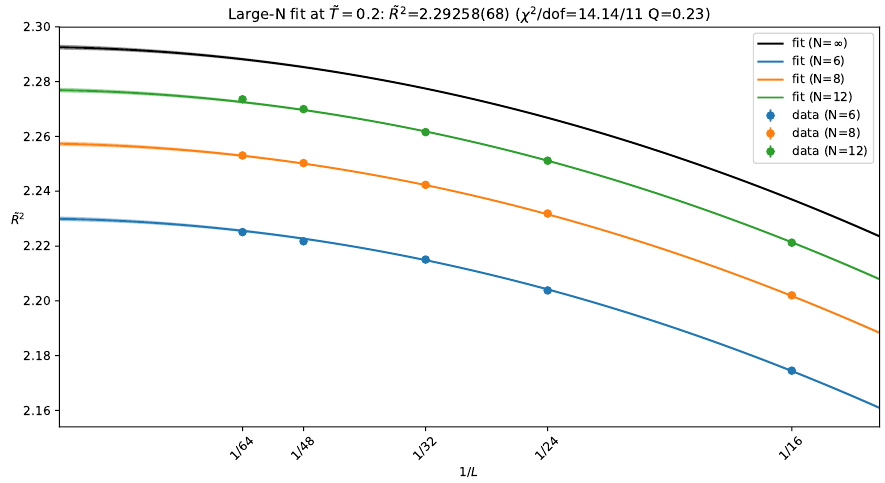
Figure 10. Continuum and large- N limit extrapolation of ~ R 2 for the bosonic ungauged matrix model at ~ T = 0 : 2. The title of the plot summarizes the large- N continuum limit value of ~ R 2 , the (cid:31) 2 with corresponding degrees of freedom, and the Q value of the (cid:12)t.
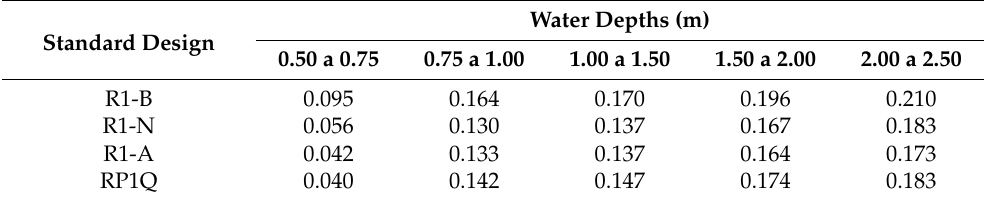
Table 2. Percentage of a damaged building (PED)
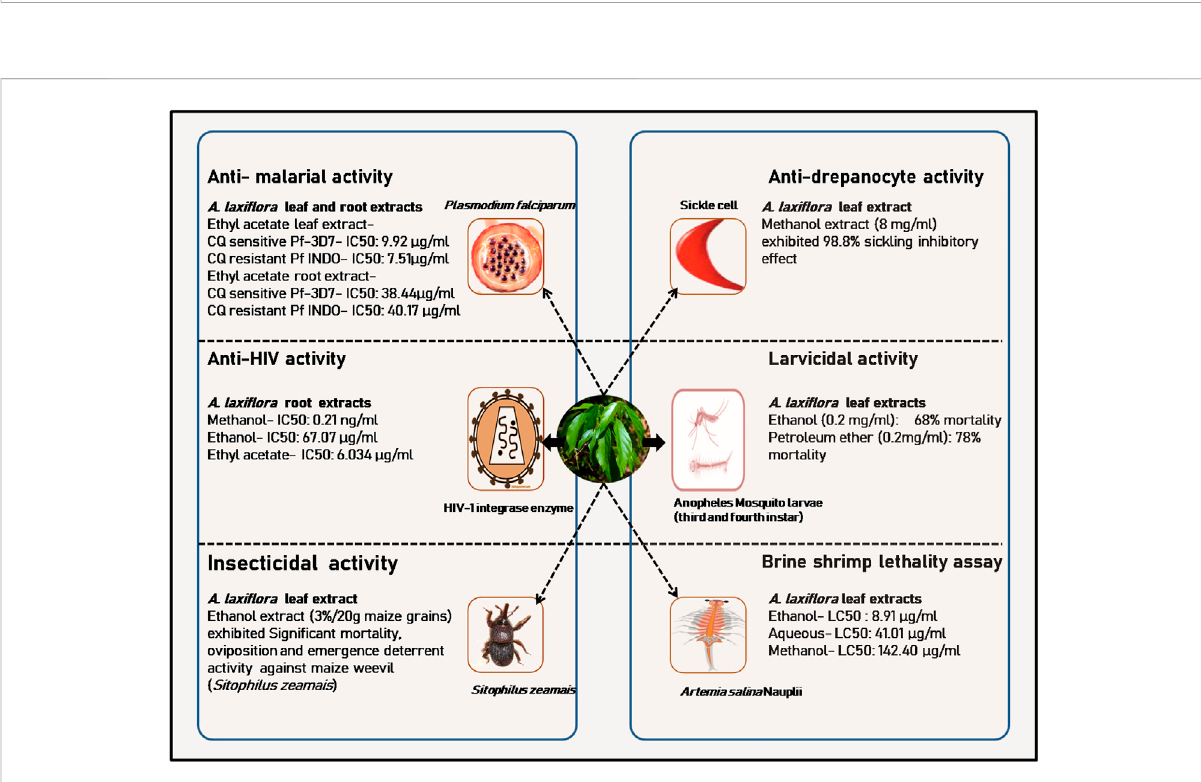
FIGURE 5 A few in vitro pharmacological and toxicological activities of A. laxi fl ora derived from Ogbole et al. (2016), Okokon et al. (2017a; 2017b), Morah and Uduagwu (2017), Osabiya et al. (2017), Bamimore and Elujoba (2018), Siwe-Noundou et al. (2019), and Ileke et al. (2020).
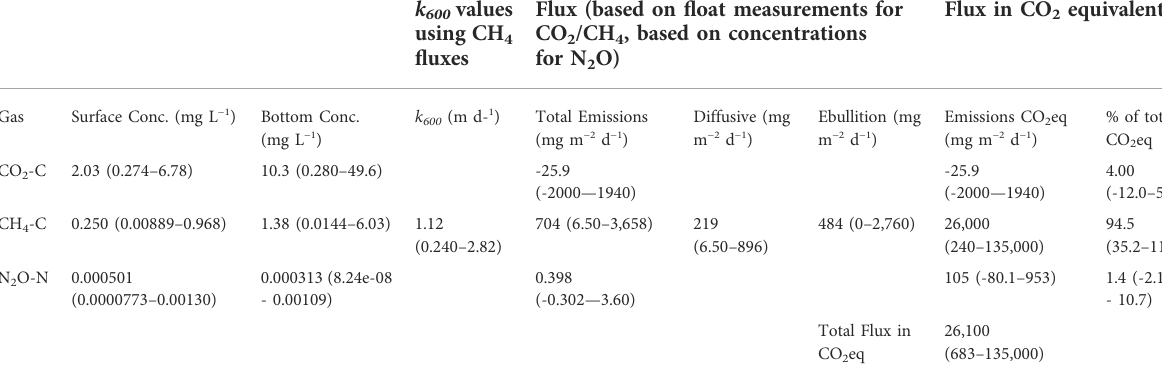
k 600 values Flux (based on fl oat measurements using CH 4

* * *

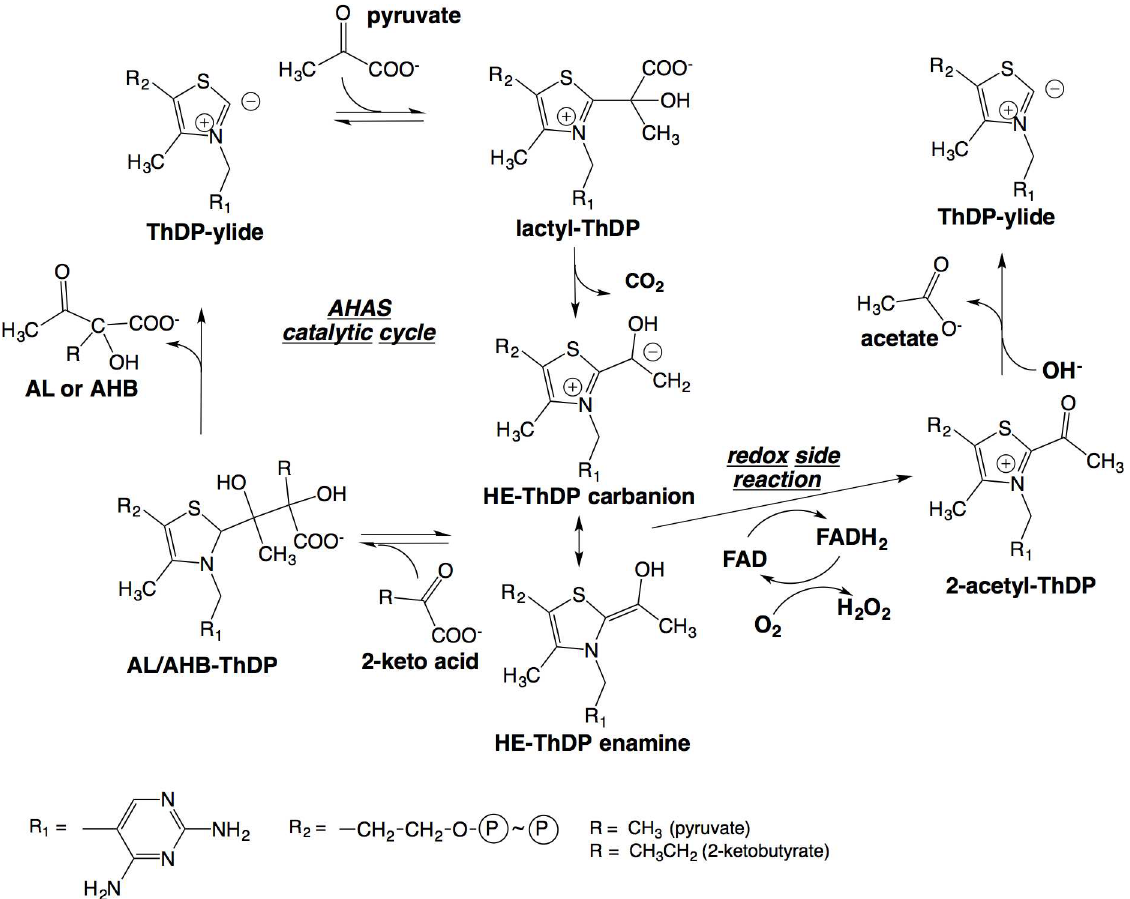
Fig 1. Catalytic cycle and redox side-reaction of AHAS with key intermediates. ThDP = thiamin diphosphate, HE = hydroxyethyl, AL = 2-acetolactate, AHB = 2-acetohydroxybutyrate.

▶ [Task to carry out] Your reply should hold nothing but the lines above, from the one containing "Figure 10. Continuum" to the one containing "Table 2. Percentage", reproduced exactly minus the pictures.

▶ [Answer for the task]
Figure 10. Continuum and large- N limit extrapolation of ~ R 2 for the bosonic ungauged matrix model at ~ T = 0 : 2. The title of the plot summarizes the large- N continuum limit value of ~ R 2 , the (cid:31) 2 with corresponding degrees of freedom, and the Q value of the (cid:12)t.
Table 2. Percentage of a damaged building (PED)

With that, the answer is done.